Legendary screen legend Paul Newman died Friday night at the age of 83 from lung cancer.
Paul Newman, the legendary screen actor, entrepreneur, philanthropist, heartthrob, and liberal political activist; died today at the age of 83 at his Westminster, Connecticut home following a lengthy battle with Cancer.
Newman was an Academy Award-winning actor and acclaimed director, and he used his fame to propel his political activism, race car driving and philanthropy. He donated all the profits from his Newman’s Own food company — more than $150 million — to charities and social welfare organizations.
Brooding and sinewy, with luminous blue eyes and a husky voice, Newman resembled a preppy Greek God in his earliest screen roles. He quickly rebelled against conventional casting that tried to turn him into a pretty-boy alternative to Marlon Brando and James Dean. He became known as an introspective and nonconformist performer — a perfect anti-hero idol for the socially rebellious 1960s and 1970s.
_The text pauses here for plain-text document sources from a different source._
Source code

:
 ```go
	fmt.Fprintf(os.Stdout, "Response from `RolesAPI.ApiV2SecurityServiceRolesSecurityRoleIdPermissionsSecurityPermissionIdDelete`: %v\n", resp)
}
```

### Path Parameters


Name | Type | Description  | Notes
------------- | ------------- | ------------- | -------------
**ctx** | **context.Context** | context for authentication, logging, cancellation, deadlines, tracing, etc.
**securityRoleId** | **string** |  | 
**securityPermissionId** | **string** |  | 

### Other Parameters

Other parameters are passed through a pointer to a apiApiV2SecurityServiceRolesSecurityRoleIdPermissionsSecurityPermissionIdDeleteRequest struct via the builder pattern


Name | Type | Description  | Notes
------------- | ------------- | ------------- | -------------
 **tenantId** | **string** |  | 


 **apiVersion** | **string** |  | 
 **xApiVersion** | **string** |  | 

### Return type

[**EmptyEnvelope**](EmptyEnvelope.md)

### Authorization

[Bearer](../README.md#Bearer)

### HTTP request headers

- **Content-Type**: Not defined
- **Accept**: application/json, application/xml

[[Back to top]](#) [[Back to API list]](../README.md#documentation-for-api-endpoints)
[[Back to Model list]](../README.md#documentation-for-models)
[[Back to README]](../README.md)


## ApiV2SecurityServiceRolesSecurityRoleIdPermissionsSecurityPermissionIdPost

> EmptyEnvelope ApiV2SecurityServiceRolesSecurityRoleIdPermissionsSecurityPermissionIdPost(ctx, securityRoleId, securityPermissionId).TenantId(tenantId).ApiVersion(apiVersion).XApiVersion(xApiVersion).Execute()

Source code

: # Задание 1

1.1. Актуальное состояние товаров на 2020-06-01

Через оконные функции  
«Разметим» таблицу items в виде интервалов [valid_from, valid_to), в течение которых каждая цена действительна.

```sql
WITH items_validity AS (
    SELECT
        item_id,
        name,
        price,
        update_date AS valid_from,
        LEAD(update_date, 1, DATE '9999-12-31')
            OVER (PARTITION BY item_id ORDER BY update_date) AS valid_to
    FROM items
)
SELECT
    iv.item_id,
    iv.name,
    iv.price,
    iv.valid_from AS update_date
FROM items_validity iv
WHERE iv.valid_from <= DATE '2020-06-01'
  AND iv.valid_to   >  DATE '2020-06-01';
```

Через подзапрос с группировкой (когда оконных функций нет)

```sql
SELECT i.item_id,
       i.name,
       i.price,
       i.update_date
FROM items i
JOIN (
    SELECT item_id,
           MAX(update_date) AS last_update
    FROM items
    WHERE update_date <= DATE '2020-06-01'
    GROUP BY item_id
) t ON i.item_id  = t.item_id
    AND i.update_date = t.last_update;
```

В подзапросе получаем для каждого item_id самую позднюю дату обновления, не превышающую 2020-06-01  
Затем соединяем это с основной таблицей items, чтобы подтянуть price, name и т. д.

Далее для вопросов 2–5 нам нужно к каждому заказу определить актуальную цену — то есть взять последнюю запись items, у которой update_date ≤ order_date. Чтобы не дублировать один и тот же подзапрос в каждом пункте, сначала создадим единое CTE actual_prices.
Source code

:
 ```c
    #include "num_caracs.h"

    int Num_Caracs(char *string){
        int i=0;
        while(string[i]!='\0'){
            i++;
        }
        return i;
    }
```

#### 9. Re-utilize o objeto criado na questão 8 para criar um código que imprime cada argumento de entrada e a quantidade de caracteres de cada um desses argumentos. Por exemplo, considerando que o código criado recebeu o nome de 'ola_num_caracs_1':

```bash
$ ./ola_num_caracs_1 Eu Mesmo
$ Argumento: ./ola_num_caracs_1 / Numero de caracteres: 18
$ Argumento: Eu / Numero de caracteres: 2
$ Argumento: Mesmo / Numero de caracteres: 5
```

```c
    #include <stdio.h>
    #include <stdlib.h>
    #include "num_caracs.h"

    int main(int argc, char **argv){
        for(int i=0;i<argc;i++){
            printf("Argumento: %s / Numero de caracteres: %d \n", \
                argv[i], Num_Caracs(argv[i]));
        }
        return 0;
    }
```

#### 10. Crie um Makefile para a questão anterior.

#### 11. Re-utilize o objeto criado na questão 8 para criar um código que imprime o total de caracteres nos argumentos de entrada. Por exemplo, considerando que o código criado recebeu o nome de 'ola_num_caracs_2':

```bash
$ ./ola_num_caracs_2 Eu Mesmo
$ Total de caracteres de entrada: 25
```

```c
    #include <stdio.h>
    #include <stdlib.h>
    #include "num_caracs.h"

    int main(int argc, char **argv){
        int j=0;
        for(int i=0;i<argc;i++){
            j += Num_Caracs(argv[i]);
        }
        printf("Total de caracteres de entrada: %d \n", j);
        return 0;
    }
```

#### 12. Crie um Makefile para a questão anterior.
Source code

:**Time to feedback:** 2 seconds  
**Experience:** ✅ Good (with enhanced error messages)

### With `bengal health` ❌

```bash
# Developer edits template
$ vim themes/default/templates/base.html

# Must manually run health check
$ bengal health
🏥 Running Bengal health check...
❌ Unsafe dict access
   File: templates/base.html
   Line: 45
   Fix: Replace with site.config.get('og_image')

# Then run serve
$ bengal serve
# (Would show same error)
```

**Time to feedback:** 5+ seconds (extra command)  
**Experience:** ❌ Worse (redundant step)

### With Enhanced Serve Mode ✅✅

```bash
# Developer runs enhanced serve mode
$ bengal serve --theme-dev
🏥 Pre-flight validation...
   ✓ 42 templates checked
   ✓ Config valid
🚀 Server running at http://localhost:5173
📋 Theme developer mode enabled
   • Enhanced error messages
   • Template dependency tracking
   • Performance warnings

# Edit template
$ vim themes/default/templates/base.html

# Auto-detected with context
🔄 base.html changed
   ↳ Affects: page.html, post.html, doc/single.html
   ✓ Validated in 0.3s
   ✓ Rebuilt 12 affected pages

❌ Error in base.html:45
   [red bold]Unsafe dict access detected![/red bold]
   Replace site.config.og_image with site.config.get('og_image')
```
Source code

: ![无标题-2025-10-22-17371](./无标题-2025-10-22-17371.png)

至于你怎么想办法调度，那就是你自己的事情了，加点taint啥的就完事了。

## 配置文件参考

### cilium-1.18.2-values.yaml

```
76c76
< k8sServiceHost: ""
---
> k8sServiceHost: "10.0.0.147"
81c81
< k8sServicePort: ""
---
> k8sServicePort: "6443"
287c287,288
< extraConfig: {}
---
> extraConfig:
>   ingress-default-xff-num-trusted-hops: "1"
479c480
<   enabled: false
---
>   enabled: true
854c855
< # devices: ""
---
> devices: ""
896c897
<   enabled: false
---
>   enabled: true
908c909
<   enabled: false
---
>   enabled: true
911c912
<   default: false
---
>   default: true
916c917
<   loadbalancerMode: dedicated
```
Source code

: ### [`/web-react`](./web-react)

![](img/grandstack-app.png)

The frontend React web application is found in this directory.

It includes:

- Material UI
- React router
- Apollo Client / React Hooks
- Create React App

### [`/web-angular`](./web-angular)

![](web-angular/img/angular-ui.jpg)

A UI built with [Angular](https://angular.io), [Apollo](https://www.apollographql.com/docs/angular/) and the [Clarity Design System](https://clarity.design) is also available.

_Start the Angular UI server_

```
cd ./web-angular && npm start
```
In many of Newman’s best films — “The Hustler,” “Hud,” “Harper,” “Cool Hand Luke,” “Butch Cassidy and the Sundance Kid,” “The Sting,” “Slap Shot,” “The Verdict,” “Nobody’s Fool” and “The Color of Money” (for which he won the Oscar) — he played amoral rats, genial louts, self-destructive idealists, drunkards and has-beens. Some of his characters redeem themselves by being defeated or killed, and others just continue bumming along.
Newman hated to see his characters triumph on charm alone. No one, he said, would pay money to see such a beautiful man win the woman and save the day. Off-screen, he mocked his sex-symbol status and said that his personality was closest to the vulgar, second-rate hockey coach he played in “Slap Shot” (1977). His approach likely saved his career as he matured into a disciplined performer, one of the most enduring and polished of screen stars.
Newman also became known for his philanthropic work. His famous Newman’s Own Food Products, which included home made salad dressing, salsa, popcorn, lemonade, and more raised large amounts for charity and he established “The Hole in the Wall Camps” for terminally ill children.
No stranger to politics, Newman was known for his liberal Democratic views. He became a vocal advocate for the Civil Rights movement, spoke against the Vietnam War, and even appeared on President Nixon’s infamous enemies list.
He was married twice, the second to Actress Joanne Woodward lasted fifty years, imagine seeing that in Hollywood today. Newman was no doubt one of the last of a dying breed. One of those personalities who didn’t need to shock us and make the front page of tabloids, nor marinade himself in the trends and public relations stunts of modern Hollywood stars to get our attention. His half century’s worth of work in motion pictures, business, charity, and political activism; as well as his affable personality was enough.
Newman is survived by his wife Joanne Woodward as well as four of his five children. May he rest in peace. Hollywood stars of today could sure learn a few good lessons from Paul Newman.